New vulnerability reporting framework

The Industry Consortium for Advancement of Security on the Internet (ICASI) published of its Common Vulnerability Reporting Framework (CVRF) Version 1.0.

CVRF is an XML-based framework that enables stakeholders across different organizations to share critical vulnerability-related information in an open and common machine-readable format. This format replaces the myriad of current nonstandard reporting formats, thus speeding up information exchange and processing.

“CVRF represents a true milestone in industry efforts to raise and broaden awareness of security vulnerabilities,” said Linda Betz, president of ICASI and director of IT Policy and Information Security at IBM. “With the use of CVRF, the producers of vulnerability reports will benefit from faster and more standardized reporting. End users will be able to find, process and act upon relevant information more quickly and easily, with a higher level of confidence that the information is accurate and comprehensive.”

Although the computer security community has made significant progress in several other areas in recent years, including categorizing and ranking the severity of vulnerabilities in information systems, there has been no standard framework for creating vulnerability report documentation.

Methods such as embedding security metric and vulnerability data inside response reports are all vendor-specific, non-standard and time consuming to decipher manually.

Through its CVRF Project, ICASI undertook to remedy this lack of standardization, using the Internet Engineering Task Force (IETF) draft Incident Object Description Exchange Format (IODEF) as a starting point. The project team – including contributors from ICASI Founding Members Cisco Systems, Intel Corporation, International Business Machines, Juniper Networks, Microsoft Corporation and Nokia, along with representatives from Oracle and Red Hat – also surveyed enterprise users about similarities and differences in current vulnerability reporting, asking them what future reporting methods should address.

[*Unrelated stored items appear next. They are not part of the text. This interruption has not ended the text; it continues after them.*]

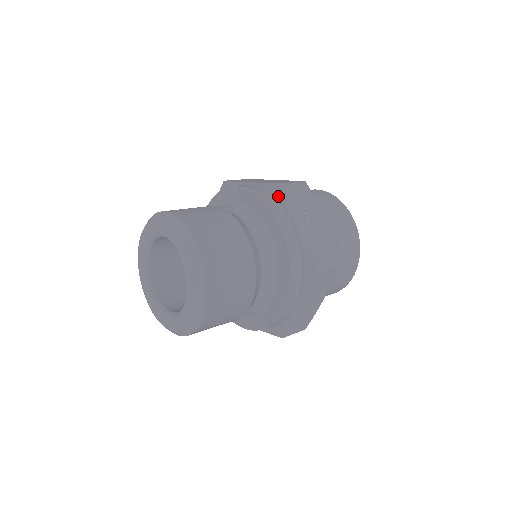
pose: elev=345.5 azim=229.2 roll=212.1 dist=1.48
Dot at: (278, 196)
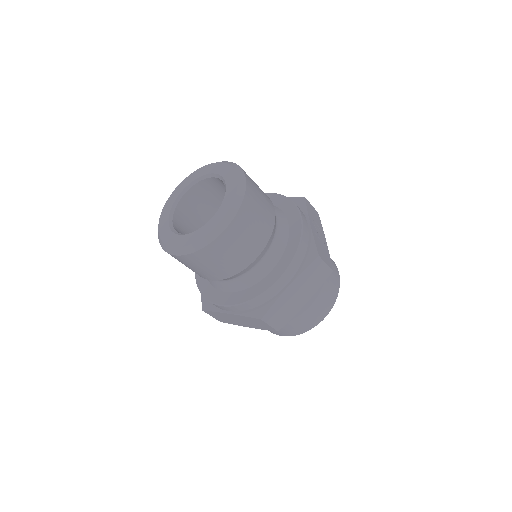
Dot at: (300, 204)
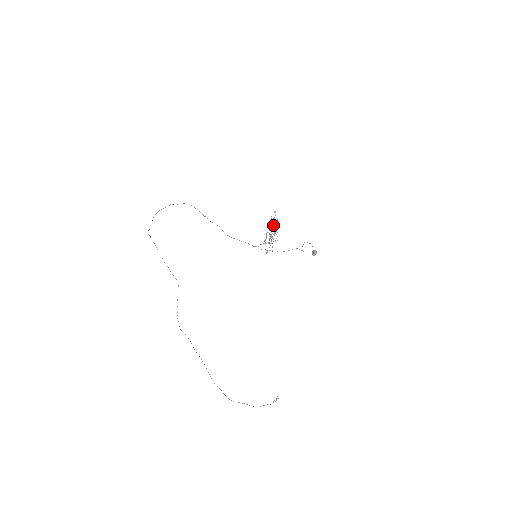
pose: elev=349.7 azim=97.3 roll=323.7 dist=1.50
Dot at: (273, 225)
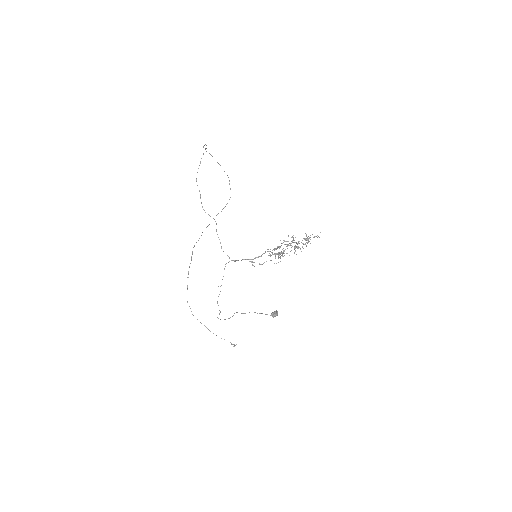
Dot at: (286, 246)
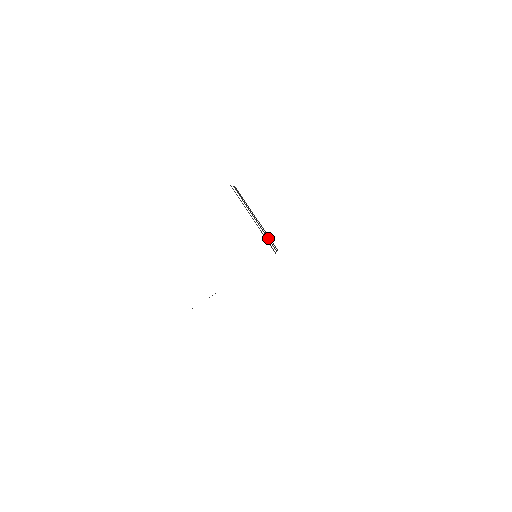
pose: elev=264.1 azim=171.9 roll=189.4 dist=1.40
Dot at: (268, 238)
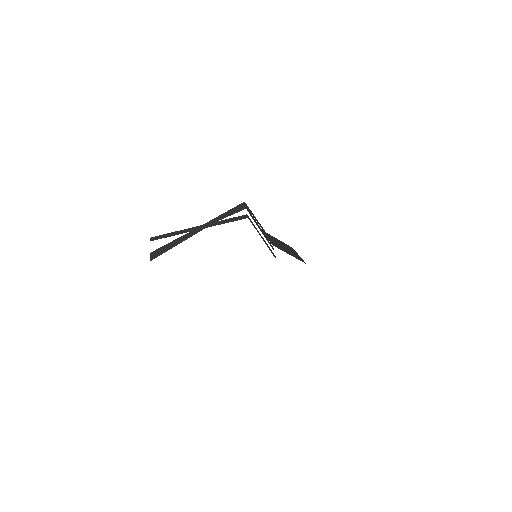
Dot at: (268, 240)
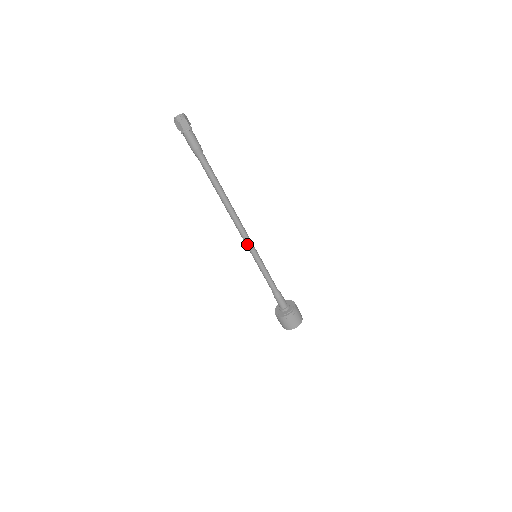
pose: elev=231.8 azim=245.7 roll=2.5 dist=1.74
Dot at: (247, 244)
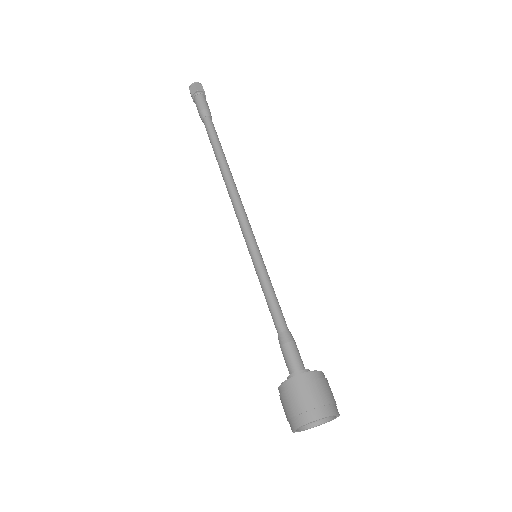
Dot at: (244, 229)
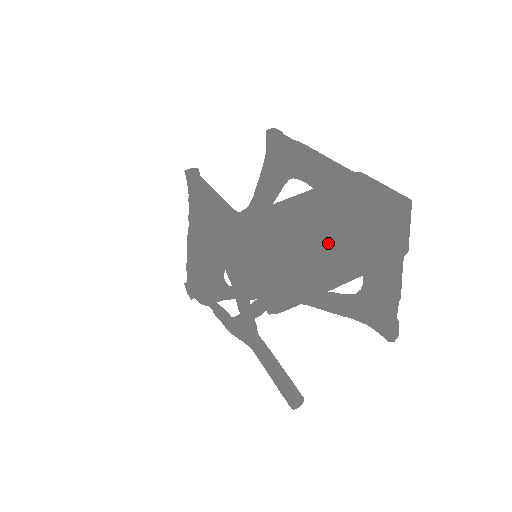
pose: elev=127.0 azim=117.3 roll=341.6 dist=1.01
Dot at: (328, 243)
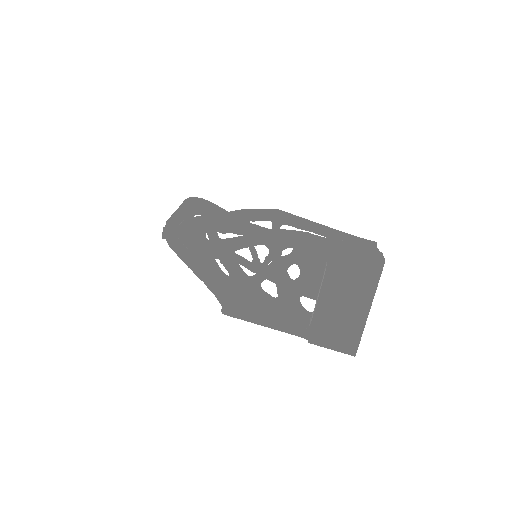
Dot at: (367, 316)
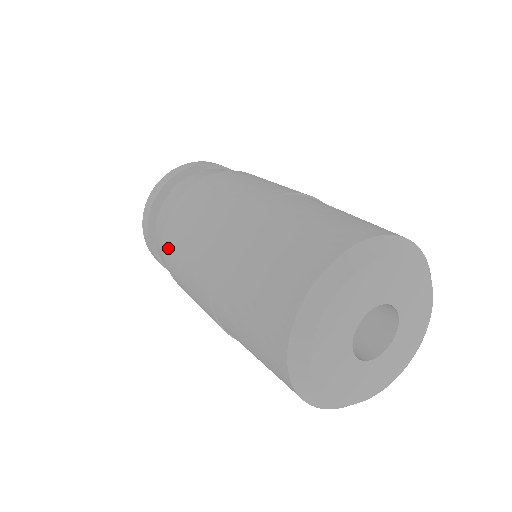
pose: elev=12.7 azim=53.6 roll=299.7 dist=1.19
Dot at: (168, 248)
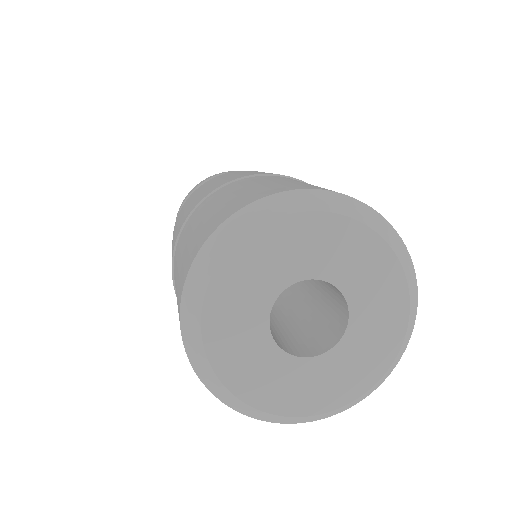
Dot at: (177, 218)
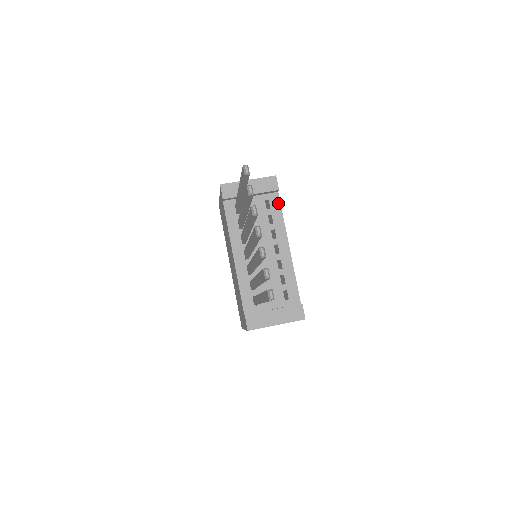
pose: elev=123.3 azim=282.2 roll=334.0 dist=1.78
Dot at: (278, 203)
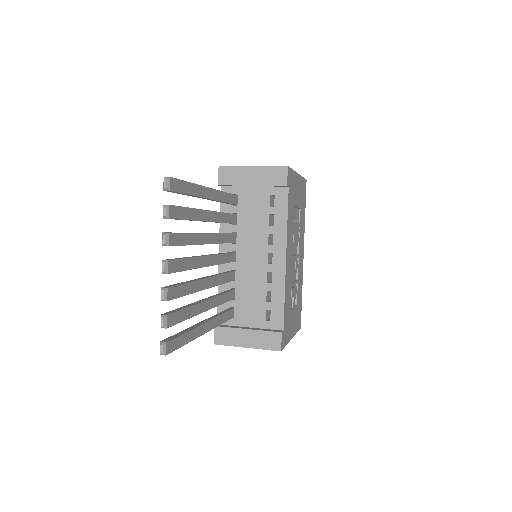
Dot at: (285, 201)
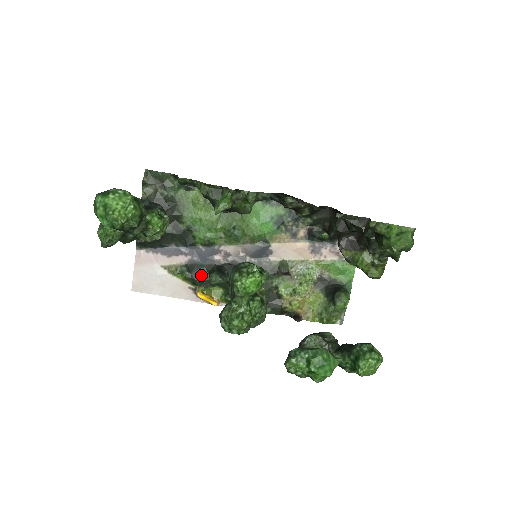
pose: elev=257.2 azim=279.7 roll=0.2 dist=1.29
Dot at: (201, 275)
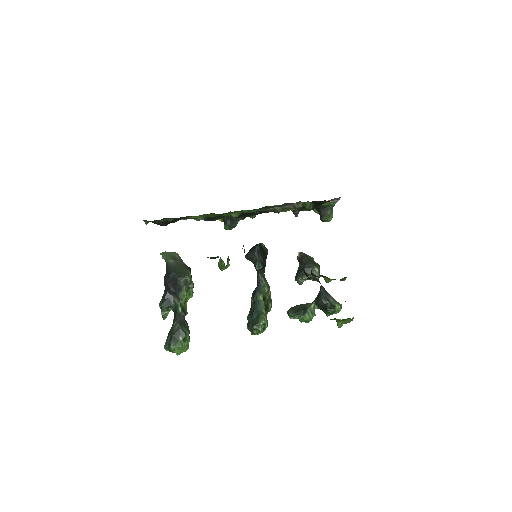
Dot at: (216, 219)
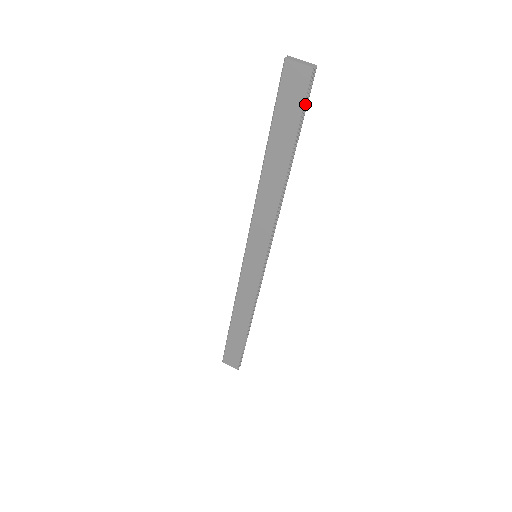
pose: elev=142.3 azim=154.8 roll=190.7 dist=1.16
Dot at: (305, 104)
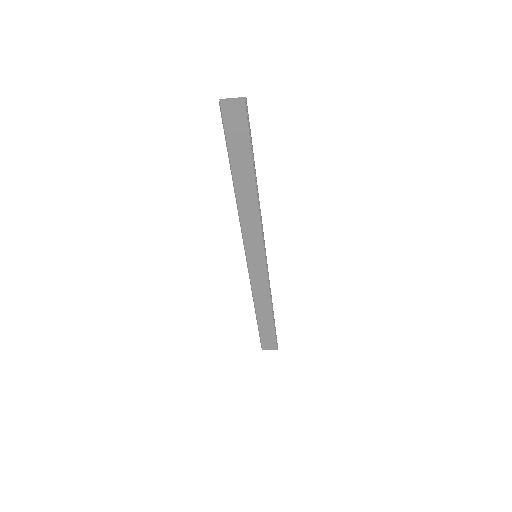
Dot at: (249, 129)
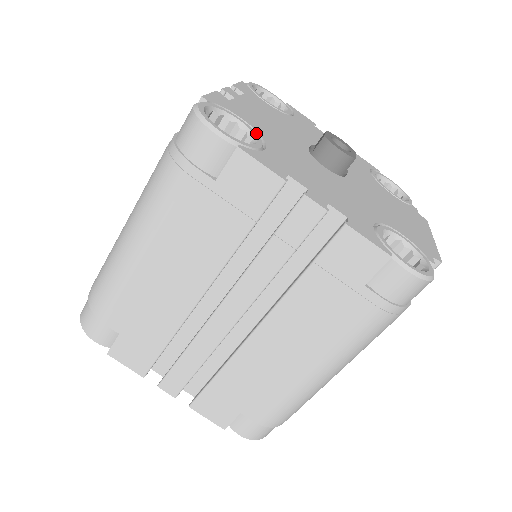
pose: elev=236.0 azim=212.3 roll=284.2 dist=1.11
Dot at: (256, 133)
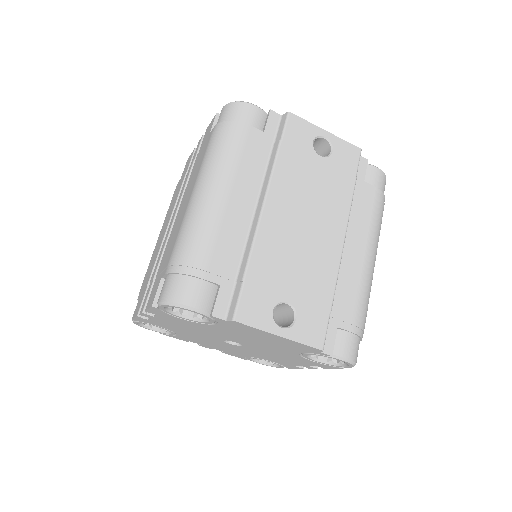
Dot at: occluded
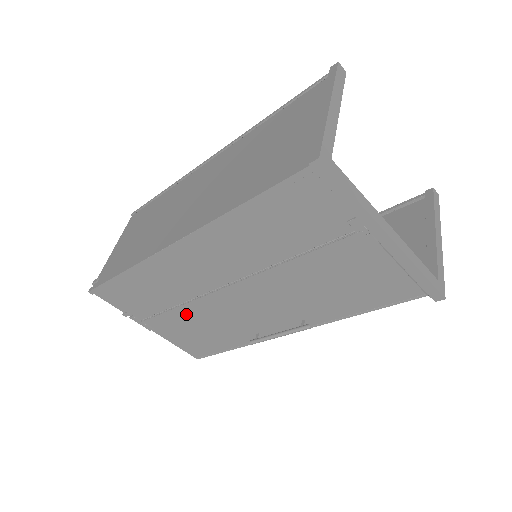
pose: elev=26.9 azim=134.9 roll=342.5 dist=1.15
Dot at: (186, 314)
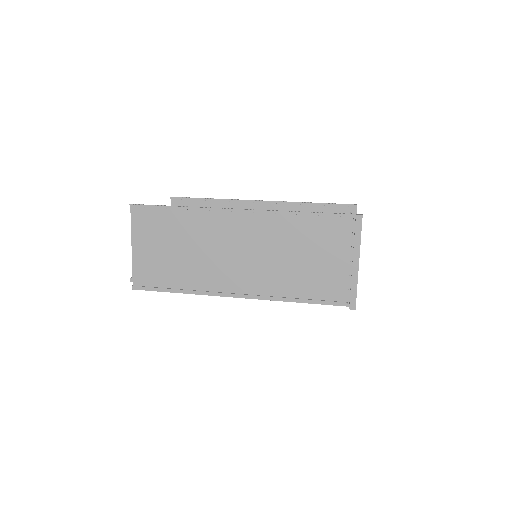
Dot at: occluded
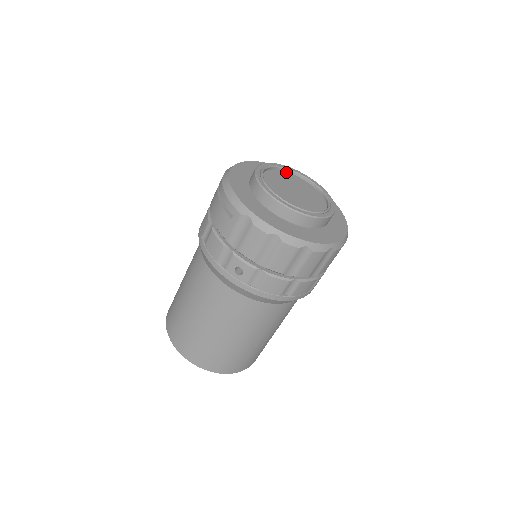
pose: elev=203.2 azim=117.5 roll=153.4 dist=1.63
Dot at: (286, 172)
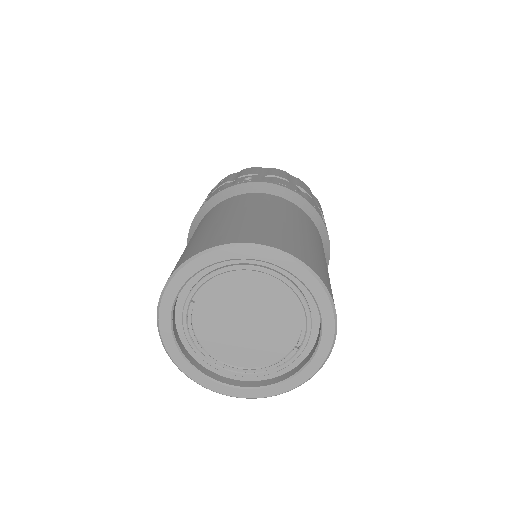
Dot at: occluded
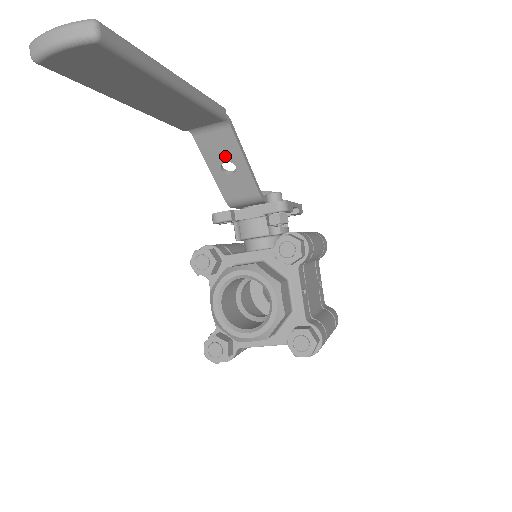
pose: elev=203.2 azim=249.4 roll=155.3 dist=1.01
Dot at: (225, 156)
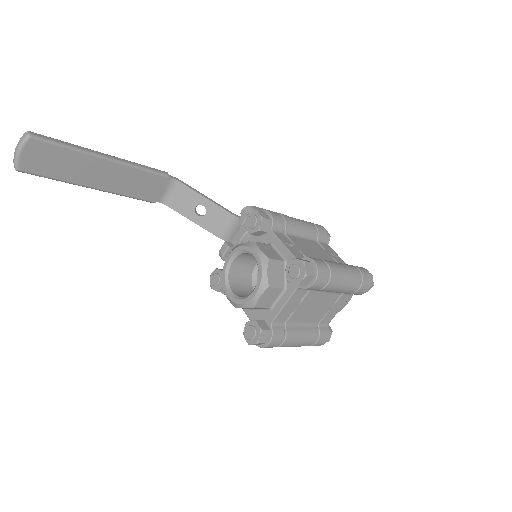
Dot at: (192, 204)
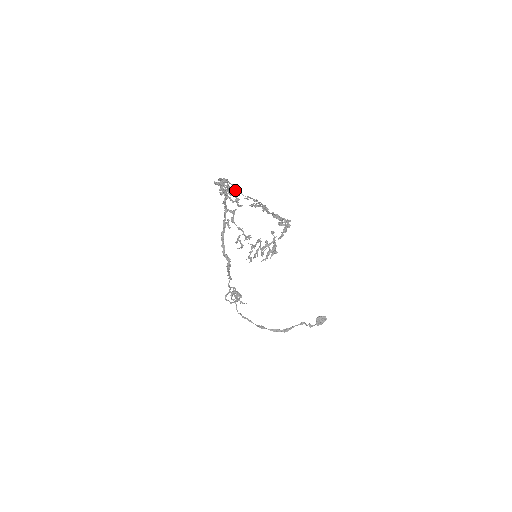
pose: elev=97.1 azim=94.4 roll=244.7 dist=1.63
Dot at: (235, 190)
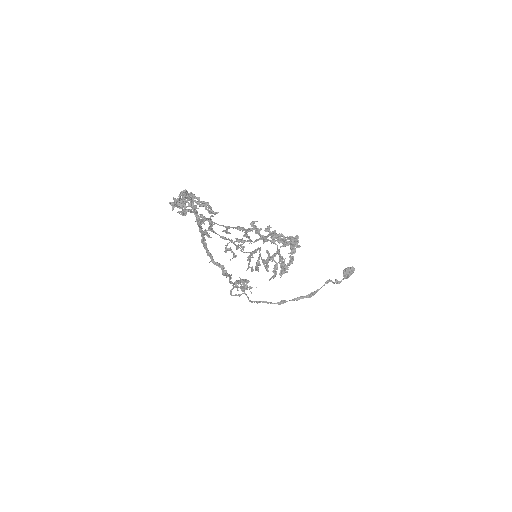
Dot at: (204, 220)
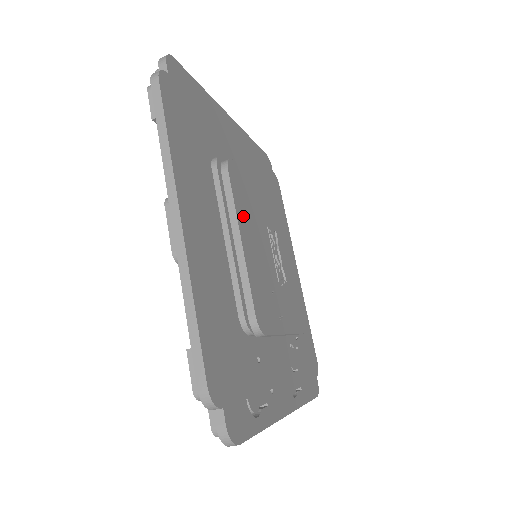
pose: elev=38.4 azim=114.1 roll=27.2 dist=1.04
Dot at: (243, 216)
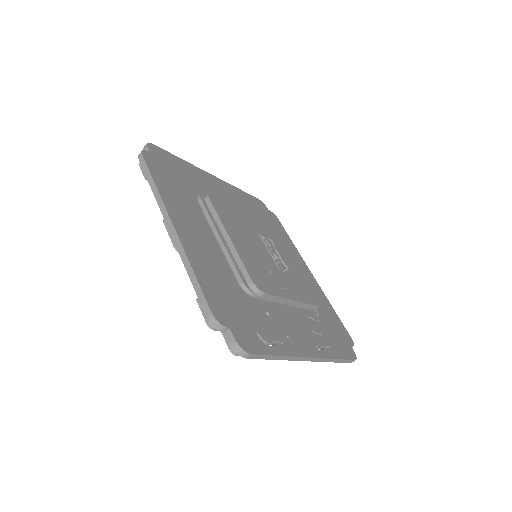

The team then expanded existing security documentation formats and integrated a solution into a common, open XML-based framework ‒ CVRF ‒ that brings consolidation and consistency to the security vulnerability documentation space, and is expected to grow organically among stakeholders.

The XML-based framework of CVRF predefines a large number of fields, with extensibility and robustness in mind. These fields are consistent in naming and data type, so that any organization that adopts and understands CVRF can easily produce documents or read the ones that another CVRF-equipped organization has produced.

Independent discoverers of bugs, large vendors, security coordinators and end users of security response efforts worldwide can all write CVRF documents to share critical vulnerability-related information. Widespread use of CVRF will accelerate information dissemination and exchange and incident resolution as a result.